La Mauritanie n’est pas un pays d’apartheid ... Bâ Amadou



Depuis quelques semaines, comme une symphonie de mauvais goût, certains Mauritaniens — de l’intérieur comme de la diaspora, et issus de toutes les communautés — s’évertuent à qualifier notre pays de pays d’apartheid.

Ce terme, bien que choquant, n’est pas nouveau : il fait partie du vocabulaire de quelques mouvements politiques depuis plusieurs années. Mais il faut avoir le courage et l’honnêteté de le dire : la Mauritanie n’est pas un pays d’apartheid.

Employer un tel qualificatif relève d’une profonde injustice et d’une malhonnêteté intellectuelle. Certes, notre pays n’est pas parfait. Il existe des inégalités, du favoritisme, des injustices administratives et sociales. Mais réduire ces réalités complexes à une logique raciale ou communautaire, c’est non seulement inexact, mais aussi dangereux. C’est verser de l’huile sur le feu au lieu de chercher à l’éteindre.

Je sais que certains me traiteront de tous les noms : nègre de service, vendu, complaisant, voire complexé. Pourtant, je parle avec le recul de celui qui a connu l’injustice.

Je suis le fils d’un gendarme qui a consacré toute sa vie au service de la Nation, commandant de brigade dans presque toutes les régions du pays. J’ai fait toutes mes études en Mauritanie, jusqu’à l’Université de Nouakchott. Je suis bilingue, je parle également anglais, et j’ai des amis dans toutes les sphères de la société.

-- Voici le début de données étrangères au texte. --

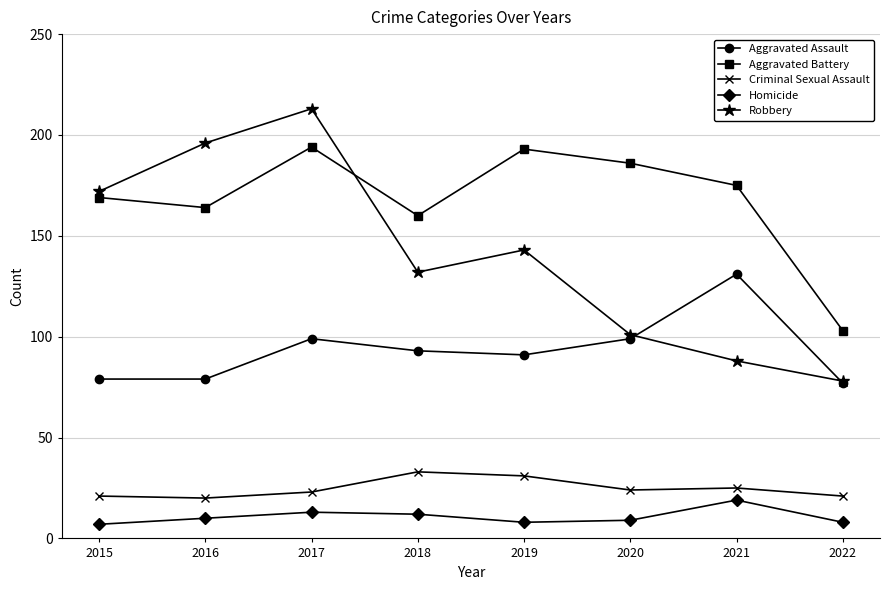

Which series has the largest range (max minus min)?

Robbery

J’ai soutenu, à un moment donné, le président Mohamed Ould Abdel Aziz, tout en demeurant sensible aux revendications légitimes de l’opposition. Pourtant, je n’ai jamais été nommé, sollicité ni même consulté. J’ai toujours cherché à servir mon pays à travers des organisations internationales, en promouvant la démocratie, les droits humains et la participation citoyenne.

J’ai participé à plusieurs concours nationaux pour intégrer la fonction publique, sans succès — parfois pour des raisons profondément injustes. En 2007, par exemple, après avoir réussi les épreuves écrites et orales du concours des conseillers des affaires étrangères, j’ai été recalé au dernier moment. La justification qu’on m’a donnée était presque ironique : « Il travaille déjà pour une ONG internationale, qu’il y fasse carrière… »

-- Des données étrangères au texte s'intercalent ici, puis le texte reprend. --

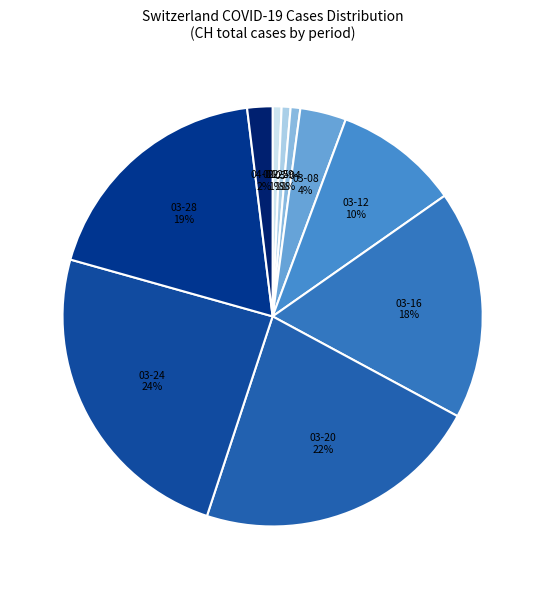

To the nearest percent, what is the average slice percentage?

10%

Dix ans plus tôt, en 1997, après avoir obtenu fièrement mon DEUG en sciences économiques, j’avais tenté le concours des officiers de la Gendarmerie nationale, alors exclusivement réservé aux fils de gendarmes. Mon père, lui-même officier, avait réussi à déposer mon dossier grâce à ses relations à l’état-major. Malgré cela, j’ai été écarté du concours sous prétexte qu’il avait été arrêté lors des vagues d’arrestations de 1990-1991.

J’ai grandi et évolué dans un environnement où les injustices, le clientélisme et le favoritisme sont monnaie courante. Mais jamais je n’ai accepté de confondre ces dérives humaines avec l’idée d’un système d’apartheid. Ce serait une insulte à la vérité, et surtout, un poison pour la cohésion nationale.

Oui, la Mauritanie doit se réformer. Oui, nous devons combattre les injustices et garantir l’égalité des chances. Mais nous ne devons pas instrumentaliser ces luttes pour opposer les communautés entre elles. Les Peuls, Wolofs, Soninkés et Arabes ont toujours partagé ce territoire, ses joies et ses peines, ses épreuves et ses espoirs.

Jouer aujourd’hui avec la corde ethnique, c’est jouer avec le feu. Dans le contexte instable que traverse notre région, cette irresponsabilité peut être fatale.

Plus que jamais, la Mauritanie a besoin de ce qui unit, pas de ce qui divise.

Elle a besoin d’une jeunesse lucide, d’intellectuels courageux, de leaders honnêtes et de citoyens responsables.

Nous devons cesser de nous tromper de combat et concentrer nos énergies sur la construction d’un État juste, équitable et solidaire.

La Mauritanie n’est pas un pays d’apartheid. Elle est un pays d’espérance, encore inachevé, mais debout. Et c’est à nous tous de la construire, ensemble.